Image: Courtesy of Miladin Radovic

Will it be possible to design materials that are unfazed by extreme temperatures in the near future?

In a study published in the journal Nature Computational Materials, researchers at Texas A&M University have described a computational tool to evaluate a material’s suitability for high-temperature applications, such as gas turbines for jet engines and electrical power generators. The computational framework, which incorporates artificial intelligence and basic physics, can forecast how materials will behave under harsh conditions in a fraction of the time compared to other algorithms.

“We have used an innovative and interdisciplinary approach for screening materials that is a million times faster than traditional techniques,” said Raymundo Arróyave, professor in the Department of Materials Science & Engineering at Texas A&M University and corresponding author on the study. “Currently, these types of calculations, even for a small temperature above absolute zero, are an enormous challenge because they are computationally expensive.”

Since the late 1800s, gas turbines have been the workhorse of power generation. This drum-shaped machine lined with a series of bent or curved blades converts chemical energy from burning fuel into mechanical energy when the turbine’s blades rotate. This motion is then exploited either to propel an aircraft or generate electricity.

Gas turbines operate in high-temperature, corrosive conditions, making them prone to damage and progressive deterioration. And so, designing materials that can withstand extreme temperatures has been an ongoing pursuit. 

Among an array of high-temperature tolerant materials, ceramics known as MAX phases, are known to have properties that bridge the gap between conventional ceramics and metals. In other words, they are less brittle than ceramics and have higher temperature tolerance than many metals.

“These materials are ideal candidates for structural components for gas turbines and heat-resistant coatings,” said Miladin Radovic, professor in the materials science and engineering department and a senior author on the study. “However, only a few out of hundreds of possible MAX phases have been experimentally verified to be high-temperature corrosion and oxidation-resistant.”

The researchers noted that given the vast number of elements that can be used to make MAX phases and an even greater number of ways of combining them, the task of experimentally verifying how each composite will behave at high temperatures becomes impractical. On the other hand, computational techniques, such as purely machine-learning algorithms, have not been as robust at predicting the material’s behavior at nonzero temperatures.
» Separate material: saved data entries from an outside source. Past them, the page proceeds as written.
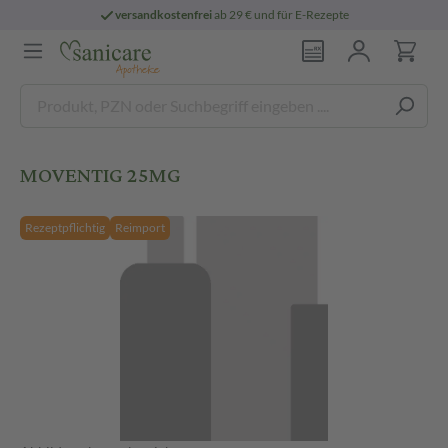
versandkostenfrei
ab 29 € und für E-Rezepte
MOVENTIG 25MG
Rezeptpflichtig
Reimport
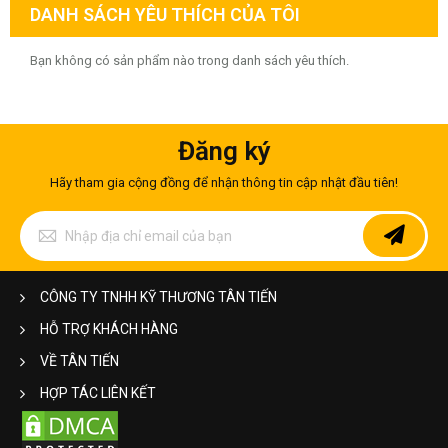
DANH SÁCH YÊU THÍCH CỦA TÔI
Bạn không có sản phẩm nào trong danh sách yêu thích.
Đăng ký
Hãy tham gia cộng đồng để nhận thông tin cập nhật đầu tiên!
Đăng
ký
để
nhận
bản
CÔNG TY TNHH KỸ THƯƠNG TÂN TIẾN
tin
của
HỖ TRỢ KHÁCH HÀNG
chúng
tôi:
VỀ TÂN TIẾN
HỢP TÁC LIÊN KẾT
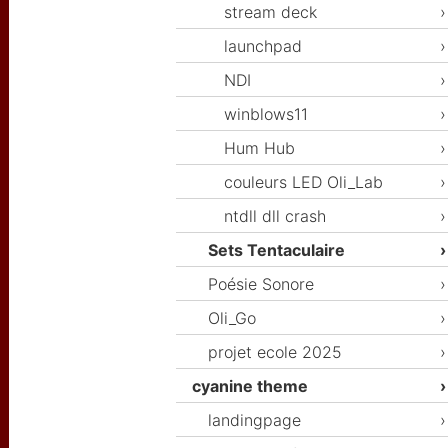
stream deck
launchpad
NDI
winblows11
Hum Hub
couleurs LED Oli_Lab
ntdll dll crash
Sets Tentaculaire
Poésie Sonore
Oli_Go
projet ecole 2025
cyanine theme
landingpage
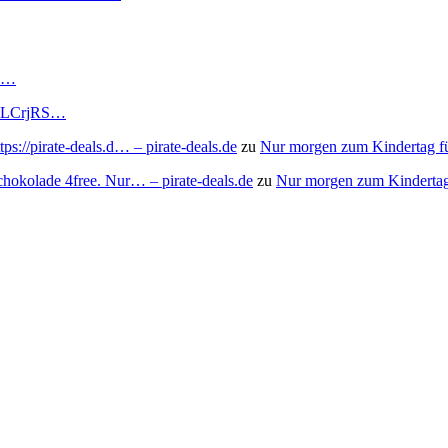
RS…
to/3LCrjRS…
s://pirate-deals.d… – pirate-deals.de
zu
Nur morgen zum Kindertag f
chokolade 4free. Nur… – pirate-deals.de
zu
Nur morgen zum Kindertag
Instead of relying solely on just one method, Arróyave and his team used a three-pronged approach that included a combination of density functional theory, machine learning and computational thermodynamics.

The researchers first calculated some fundamental properties of MAX phases at zero kelvins with density functional theory. Next, those calculations were used as inputs to a machine-learning model. In this way, the researchers replaced otherwise computationally expensive calculations from density functional theory with machine-learning models. Then, they used computational thermodynamics to determine the most stable compounds for a given temperature and a certain MAX phase composition.

“Let’s consider a MAX phase made of titanium, aluminum and carbon. At higher temperatures, we could have, for example, carbon dioxide, carbon monoxide, and other combinations of carbon and oxygen that might compete to exist,” said Arróyave. “Using our framework, one can now determine which phases or combinations we can expect at that temperature, how much of it and whether that can be detrimental. Simply put, we can now quickly tell whether the material will decompose at a given temperature.”

This research is funded by the National Science Foundation.